Cultist Simulator

Cultist Simulator review

Cults aren’t for everyone.

Cultist Simulator review

Even the greatest prose in the world will drive you mad if read too many times. I want to love Cultist Simulator. The concept is excellent, but the execution is remarkably obtuse. I adored my first playthrough, discovering new things and enjoying the superb writing on display. But, (probably) like joining a real cult, it’s incredibly interesting and fun at first until the bodies pile up. The writing here by Sunless Sea’s Alexis Kennedy is top-notch, but let down by questionable permadeath mechanics.

Cultist Simulator is a resource managing digital card/board game with two major components. Tiles are verbs, things like ‘study’, ‘explore’ and ‘work’. Every interaction you make with verbs comes from your cards. Each card is a noun, such as people, cultists, emotions like ‘passion’, and tools or books. Every card then has certain ‘aspects’ which are the type of card, detailing which slots they can fill.

This seems a little vague at first, but that deliberately plays into the experimental, mysterious nature of the sim. At first, you’ll stumble through, throwing cards in any slot they’ll fit just to see what works. All cards and tiles have amazingly written descriptions that add flavour, or riddles that can be solved with the right combinations.

Cultist Simulator review

Clicking on a verb ‘slot’ will highlight cards that will fit there, and the aspects of cards tell you which verbs they can be sorted into. It’s a system completely glossed over by a lack of any tutorial, and it feels like part of the game is discovering the mechanics in the first place. Taking notes is vital to be able to remember all the combinations available here.
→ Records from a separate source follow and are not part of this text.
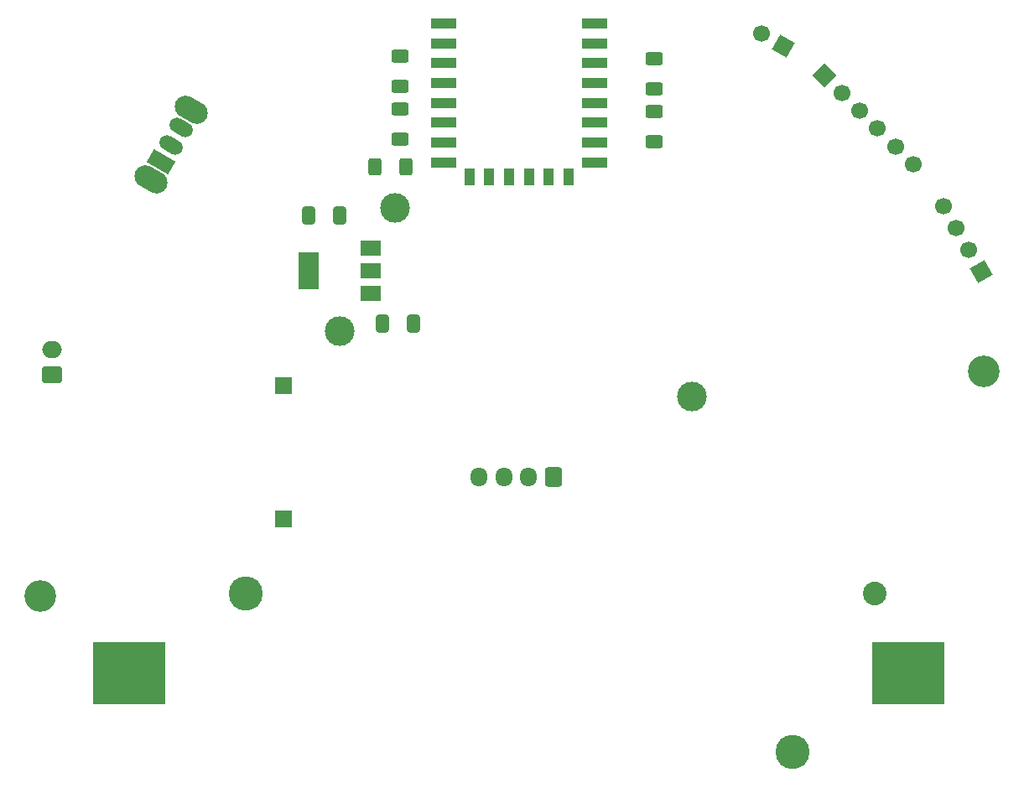
<source format=gbs>
%TF.GenerationSoftware,KiCad,Pcbnew,6.0.7-f9a2dced07~116~ubuntu20.04.1*%
%TF.CreationDate,2022-09-09T19:22:19+05:30*%
%TF.ProjectId,ESP12E_Smart_Coaster,45535031-3245-45f5-936d-6172745f436f,rev?*%
%TF.SameCoordinates,Original*%
%TF.FileFunction,Soldermask,Bot*%
%TF.FilePolarity,Negative*%
%FSLAX46Y46*%
G04 Gerber Fmt 4.6, Leading zero omitted, Abs format (unit mm)*
G04 Created by KiCad (PCBNEW 6.0.7-f9a2dced07~116~ubuntu20.04.1) date 2022-09-09 19:22:19*
%MOMM*%
%LPD*%
G01*
G04 APERTURE LIST*
G04 Aperture macros list*
%AMRoundRect*
0 Rectangle with rounded corners*
0 $1 Rounding radius*
0 $2 $3 $4 $5 $6 $7 $8 $9 X,Y pos of 4 corners*
0 Add a 4 corners polygon primitive as box body*
4,1,4,$2,$3,$4,$5,$6,$7,$8,$9,$2,$3,0*
0 Add four circle primitives for the rounded corners*
1,1,$1+$1,$2,$3*
1,1,$1+$1,$4,$5*
1,1,$1+$1,$6,$7*
1,1,$1+$1,$8,$9*
0 Add four rect primitives between the rounded corners*
20,1,$1+$1,$2,$3,$4,$5,0*
20,1,$1+$1,$4,$5,$6,$7,0*
20,1,$1+$1,$6,$7,$8,$9,0*
20,1,$1+$1,$8,$9,$2,$3,0*%
%AMHorizOval*
0 Thick line with rounded ends*
0 $1 width*
0 $2 $3 position (X,Y) of the first rounded end (center of the circle)*
0 $4 $5 position (X,Y) of the second rounded end (center of the circle)*
0 Add line between two ends*
20,1,$1,$2,$3,$4,$5,0*
0 Add two circle primitives to create the rounded ends*
1,1,$1,$2,$3*
1,1,$1,$4,$5*%
%AMRotRect*
0 Rectangle, with rotation*
0 The origin of the aperture is its center*
0 $1 length*
0 $2 width*
0 $3 Rotation angle, in degrees counterclockwise*
0 Add horizontal line*
21,1,$1,$2,0,0,$3*%
G04 Aperture macros list end*
%ADD10RotRect,1.700000X1.700000X210.000000*%
%ADD11HorizOval,1.700000X0.000000X0.000000X0.000000X0.000000X0*%
%ADD12RoundRect,0.250000X0.750000X-0.600000X0.750000X0.600000X-0.750000X0.600000X-0.750000X-0.600000X0*%
%ADD13O,2.000000X1.700000*%
%ADD14C,3.200000*%
%ADD15RotRect,1.700000X1.700000X45.000000*%
%ADD16HorizOval,1.700000X0.000000X0.000000X0.000000X0.000000X0*%
%ADD17C,3.000000*%
%ADD18RotRect,1.700000X1.700000X240.000000*%
%ADD19HorizOval,1.700000X0.000000X0.000000X0.000000X0.000000X0*%
%ADD20HorizOval,2.200000X-0.562917X0.325000X0.562917X-0.325000X0*%
%ADD21RotRect,1.500000X2.500000X60.000000*%
%ADD22HorizOval,1.500000X-0.433013X0.250000X0.433013X-0.250000X0*%
%ADD23RoundRect,0.250000X0.600000X0.725000X-0.600000X0.725000X-0.600000X-0.725000X0.600000X-0.725000X0*%
%ADD24O,1.700000X1.950000*%
%ADD25R,1.700000X1.700000*%
%ADD26RoundRect,0.250000X-0.412500X-0.650000X0.412500X-0.650000X0.412500X0.650000X-0.412500X0.650000X0*%
%ADD27RoundRect,0.250000X-0.625000X0.400000X-0.625000X-0.400000X0.625000X-0.400000X0.625000X0.400000X0*%
%ADD28RoundRect,0.250000X0.625000X-0.400000X0.625000X0.400000X-0.625000X0.400000X-0.625000X-0.400000X0*%
%ADD29C,3.450000*%
%ADD30C,2.390000*%
%ADD31R,7.340000X6.350000*%
%ADD32RoundRect,0.250000X0.400000X0.625000X-0.400000X0.625000X-0.400000X-0.625000X0.400000X-0.625000X0*%
%ADD33R,2.000000X1.500000*%
%ADD34R,2.000000X3.800000*%
%ADD35R,2.500000X1.000000*%
%ADD36R,1.000000X1.800000*%
G04 APERTURE END LIST*
D10*
%TO.C,J1*%
X186685000Y-78881297D03*
D11*
X185415000Y-76681592D03*
X184145000Y-74481888D03*
X182875000Y-72282183D03*
%TD*%
D12*
%TO.C,J4*%
X92887800Y-89230200D03*
D13*
X92887800Y-86730200D03*
%TD*%
D14*
%TO.C,H1*%
X91668600Y-111607600D03*
%TD*%
D15*
%TO.C,J3*%
X170805227Y-59009872D03*
D16*
X172601278Y-60805923D03*
X174397329Y-62601974D03*
X176193381Y-64398026D03*
X177989432Y-66194077D03*
X179785483Y-67990128D03*
%TD*%
D17*
%TO.C,TP1*%
X157480000Y-91440000D03*
%TD*%
D18*
%TO.C,JP1*%
X166690105Y-56032400D03*
D19*
X164490400Y-54762400D03*
%TD*%
D20*
%TO.C,SW1*%
X106906051Y-62473296D03*
X102806051Y-69574704D03*
D21*
X103856051Y-67756051D03*
D22*
X104856051Y-66024000D03*
X105856051Y-64291949D03*
%TD*%
D17*
%TO.C,TP2*%
X121920000Y-84836000D03*
%TD*%
D14*
%TO.C,H2*%
X186944000Y-88900000D03*
%TD*%
D23*
%TO.C,J2*%
X143450000Y-99585000D03*
D24*
X140950000Y-99585000D03*
X138450000Y-99585000D03*
X135950000Y-99585000D03*
%TD*%
D17*
%TO.C,TP3*%
X127508000Y-72390000D03*
%TD*%
D25*
%TO.C,U1*%
X116205400Y-103846200D03*
X116205400Y-90346200D03*
%TD*%
D26*
%TO.C,C2*%
X118757300Y-73202800D03*
X121882300Y-73202800D03*
%TD*%
D27*
%TO.C,R4*%
X153670000Y-57328000D03*
X153670000Y-60428000D03*
%TD*%
D28*
%TO.C,R3*%
X128016000Y-65508000D03*
X128016000Y-62408000D03*
%TD*%
D29*
%TO.C,BT1*%
X112400000Y-111380000D03*
D30*
X175930000Y-111380000D03*
D29*
X167600000Y-127380000D03*
D31*
X179330000Y-119380000D03*
X100670000Y-119380000D03*
%TD*%
D32*
%TO.C,R2*%
X128550000Y-68276000D03*
X125450000Y-68276000D03*
%TD*%
D33*
%TO.C,U2*%
X125070000Y-76440000D03*
X125070000Y-78740000D03*
D34*
X118770000Y-78740000D03*
D33*
X125070000Y-81040000D03*
%TD*%
D28*
%TO.C,R6*%
X153670000Y-65762000D03*
X153670000Y-62662000D03*
%TD*%
D35*
%TO.C,U3*%
X147600000Y-53800000D03*
X147600000Y-55800000D03*
X147600000Y-57800000D03*
X147600000Y-59800000D03*
X147600000Y-61800000D03*
X147600000Y-63800000D03*
X147600000Y-65800000D03*
X147600000Y-67800000D03*
D36*
X145000000Y-69300000D03*
X143000000Y-69300000D03*
X141000000Y-69300000D03*
X139000000Y-69300000D03*
X137000000Y-69300000D03*
X135000000Y-69300000D03*
D35*
X132400000Y-67800000D03*
X132400000Y-65800000D03*
X132400000Y-63800000D03*
X132400000Y-61800000D03*
X132400000Y-59800000D03*
X132400000Y-57800000D03*
X132400000Y-55800000D03*
X132400000Y-53800000D03*
%TD*%
D28*
%TO.C,R5*%
X128016000Y-60174000D03*
X128016000Y-57074000D03*
%TD*%
D26*
%TO.C,C1*%
X126199500Y-84074000D03*
X129324500Y-84074000D03*
%TD*%
M02*

</source>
Once a card fills a slot the verb will begin a timer. Balancing these times of various lengths for different tasks can feel like a chore. A turn-based approach could have served the flow better – the same concept would still be possible with some events taking more turns. At this stage, pausing and un-pausing frequently destroys the meditative feeling of the sim.

The core of Cultist Simulator is experimentation. Its entire gameplay loop boils down to an occult crafting game, with recipes obfuscated by riddles, clues, and fluid prose. The major reward for any challenge is the satisfaction of committing a useful recipe to memory and reading the next juicy titbit of lore. Because these are the only rewards, they’re at odds with the permadeath mechanics.

Cultist Simulator review

You’re going to die – a lot. Cultist Simulator tries to carefully balance positive and negative results of experimentation to give a sense of danger to your delightful machinations. But death will strip you of all progress. It’s back to square one using one of the different characters available, each offering a slightly tweaked experience. For example, the Physician begins with steady, well-paid employment.

These different characters give some variety to how you go about building your cult and can give different endings. They’re only different for small moments though, like providing a different job at the beginning of a run. Ultimately, they’re all trying to reach the same place and character-specific endings aren’t as rewarding as endings available to anyone.

There is a fundamental discomfort between the game’s theme and permadeath implementation. The writing is excellent, but unless you are incredibly lucky or an actual cult leader, you’re going to see the same writing in descriptions and events ad nauseam. There is no in-game benefit of persevering through a playthrough except for learning a combination you didn’t know before. Oh, and if you have a character you want to use next time but doesn’t draw randomly, too bad.

Cultist Simulator review

The punishment for experimentation is too high. You will sometimes play for hours simply to get back to where you were before death. It’s a shame the writing is skipped over and forgotten once you’ve seen the same events fifty times. There is no automation for the more repetitive verbs like working or exploring, and spinning each plate can get old quickly.

There is a long-term goal of climbing the Mansus map that feels unrewarding and tedious for the effort required. Once you decipher the riddles to climb to another reward tier, you find the randomised rewards can ruin a run if you fail to get what you need before death. And what’s at the top? Well, nobody really knows yet. Most of your satisfaction will come from the unique stories you can craft with your actions anyway.

The presentation is serviceable. Cards are bright and clear but there is no method of automation or organisation for the board. Cards will be scattered all over unless you keep up with putting them where you can see them. There is a ‘collect all’ button for when you finish an event but it will often place cards on top of other cards. This is frustrating when timed cards are covered, only to disappear or be swallowed into one of many deadly conditions.

Cultist Simulator review

Updates may sort out these kinks and add incentives for the roguelike elements to make sense, to make you feel like you’re getting somewhere. There is huge potential here if it does, but in this state, I struggled to have fun for more than an hour after my first death.

Like I said before, I want to love this game. I still love the lore and writing. But I can’t have fun with systems that are punishing and frustrating over creative and challenging. If this game was shorter and more refined, I’m sure I’d love it, but the 20-40 hours advertised on the Steam page is going to be maddeningly repetitive for any but the most ravenous pursuers of occult lore.

Cultist Simulator is about a world out to get you at every turn through illness, madness, despair, and sacrificial rituals. It’s just a shame the game seems to kill your fun too early.